## Exercise directions
Word for word, copy the records and drop the pictures.

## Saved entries
########

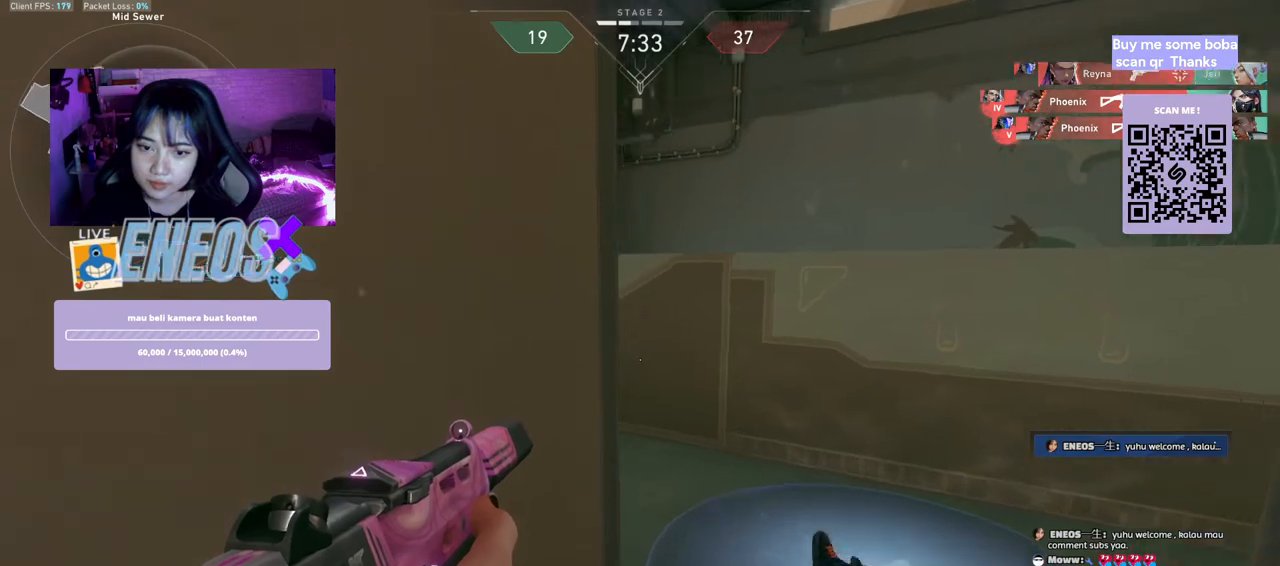
{"keys": [], "mouse": ["left"], "events": [[400, "d", "up"], [484, "mouse_left", "down"]]}
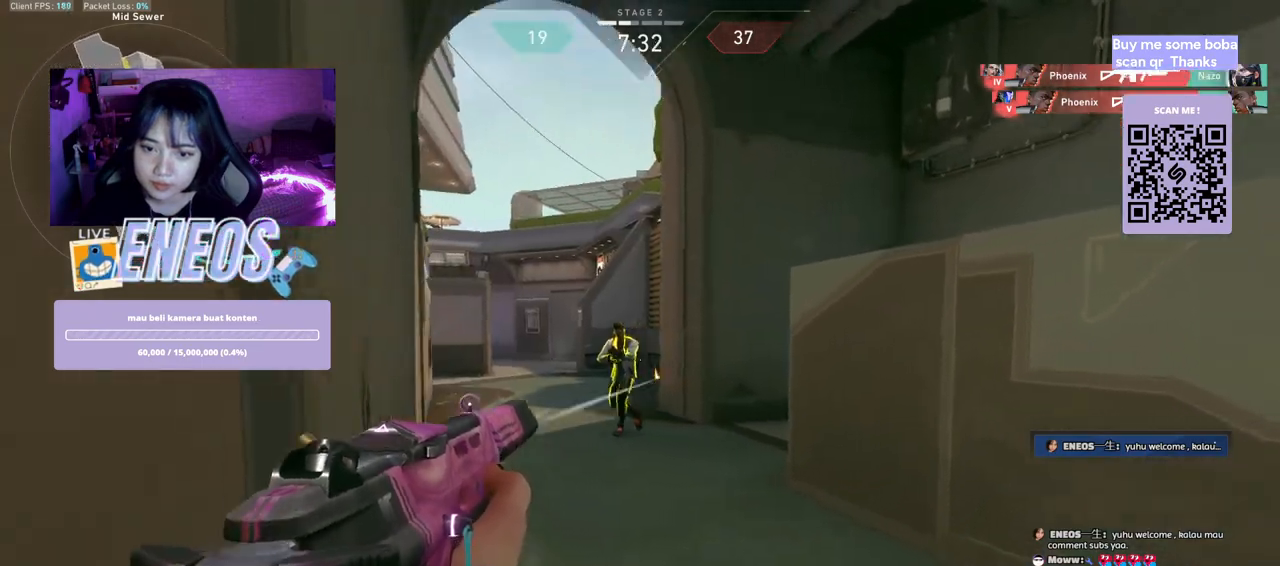
{"keys": ["ctrl"], "mouse": ["left"], "events": [[217, "a", "down"], [450, "a", "up"], [467, "ctrl", "down"]]}
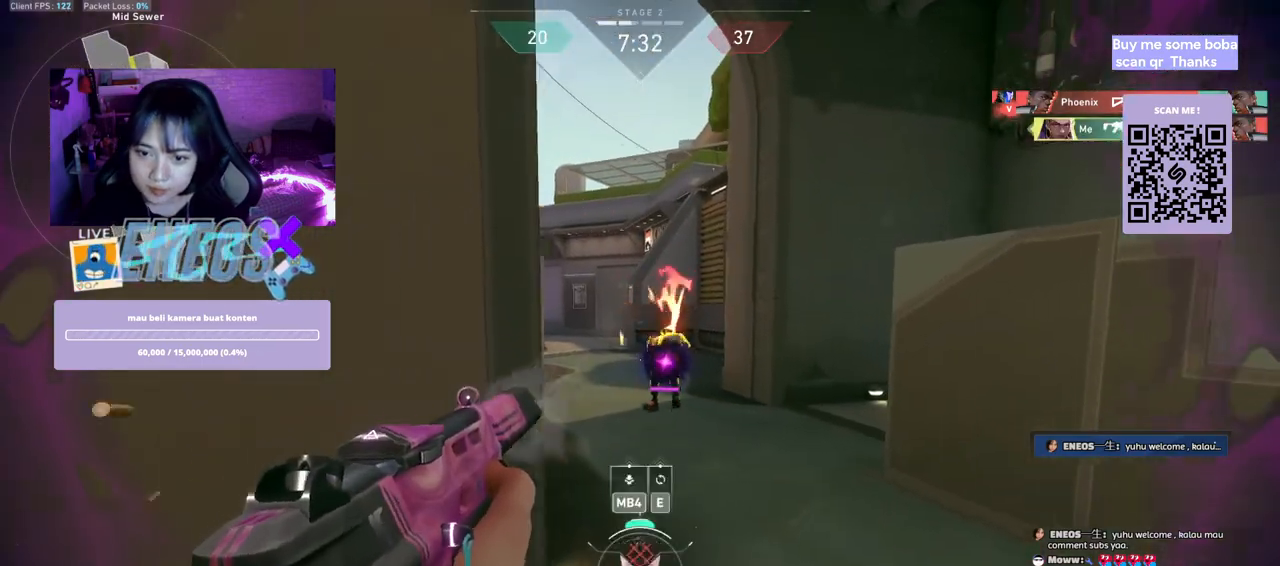
{"keys": ["w"], "mouse": [], "events": [[167, "mouse_left", "up"], [184, "ctrl", "up"], [184, "d", "down"], [350, "w", "down"], [484, "d", "up"]]}
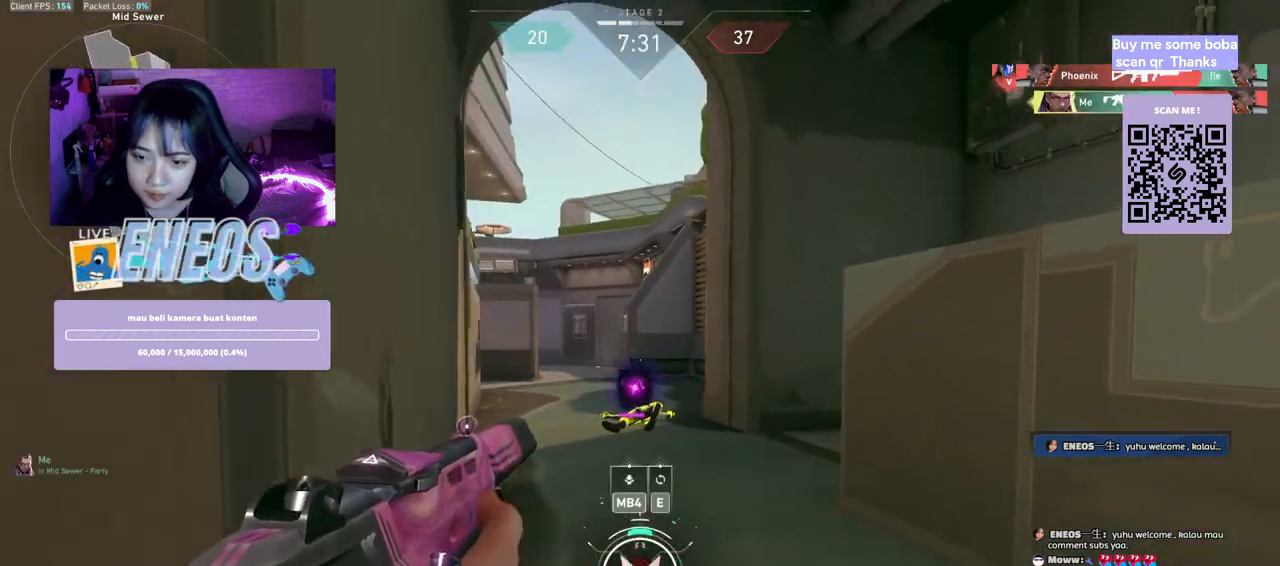
{"keys": ["w"], "mouse": [], "events": [[67, "e", "down"], [184, "e", "up"]]}
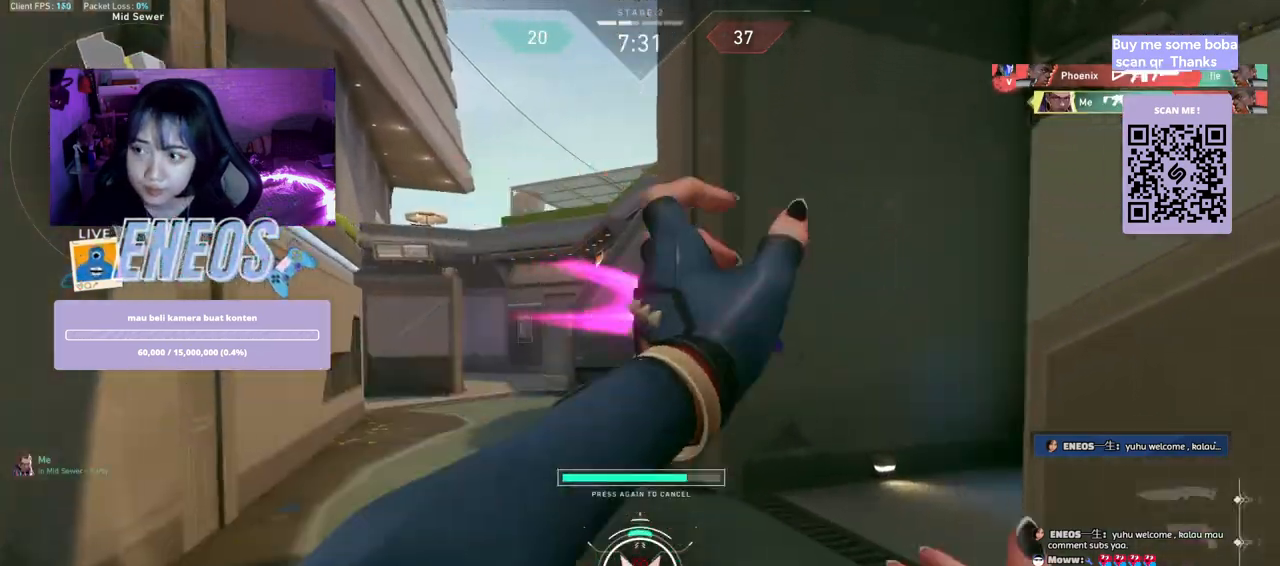
{"keys": ["e", "w"], "mouse": [], "events": [[184, "d", "down"], [384, "d", "up"], [467, "e", "down"]]}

########

## Solution for this exercise
{"keys": [], "mouse": ["left"], "events": [[400, "d", "up"], [484, "mouse_left", "down"]]}
{"keys": ["ctrl"], "mouse": ["left"], "events": [[217, "a", "down"], [450, "a", "up"], [467, "ctrl", "down"]]}
{"keys": ["w"], "mouse": [], "events": [[167, "mouse_left", "up"], [184, "ctrl", "up"], [184, "d", "down"], [350, "w", "down"], [484, "d", "up"]]}
{"keys": ["w"], "mouse": [], "events": [[67, "e", "down"], [184, "e", "up"]]}
{"keys": ["e", "w"], "mouse": [], "events": [[184, "d", "down"], [384, "d", "up"], [467, "e", "down"]]}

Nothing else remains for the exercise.